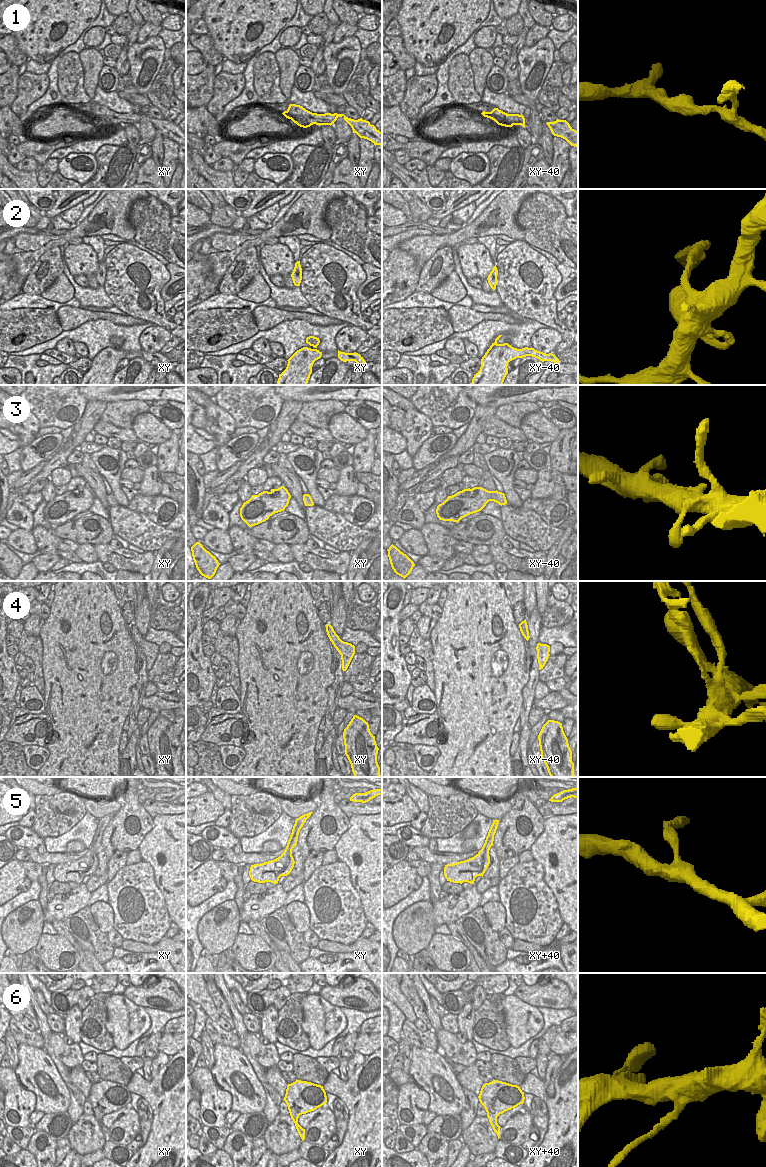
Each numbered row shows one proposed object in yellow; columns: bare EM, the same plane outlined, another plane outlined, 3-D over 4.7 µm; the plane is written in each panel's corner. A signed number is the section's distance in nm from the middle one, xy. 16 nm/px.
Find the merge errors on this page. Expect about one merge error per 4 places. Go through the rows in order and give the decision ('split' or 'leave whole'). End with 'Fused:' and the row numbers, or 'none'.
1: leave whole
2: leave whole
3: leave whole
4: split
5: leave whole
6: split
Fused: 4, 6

════

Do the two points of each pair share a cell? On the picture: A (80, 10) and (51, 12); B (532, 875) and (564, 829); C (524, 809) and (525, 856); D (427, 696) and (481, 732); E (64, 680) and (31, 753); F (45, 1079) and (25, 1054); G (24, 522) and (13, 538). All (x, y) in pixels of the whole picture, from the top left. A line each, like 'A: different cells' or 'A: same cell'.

════

- ABOUT THIS EXERCISE
Among the lines of the material, find those that hold the word "each" and copy them.

- WRITTEN RESPONSE
Each numbered row shows one proposed object in yellow; columns: bare EM, the same plane outlined, another plane outlined, 3-D over 4.7 µm; the plane is written in each panel's corner. A signed number is the section's distance in nm from the middle one, xy. 16 nm/px.
Do the two points of each pair share a cell? On the picture: A (80, 10) and (51, 12); B (532, 875) and (564, 829); C (524, 809) and (525, 856); D (427, 696) and (481, 732); E (64, 680) and (31, 753); F (45, 1079) and (25, 1054); G (24, 522) and (13, 538). All (x, y) in pixels of the whole picture, from the top left. A line each, like 'A: different cells' or 'A: same cell'.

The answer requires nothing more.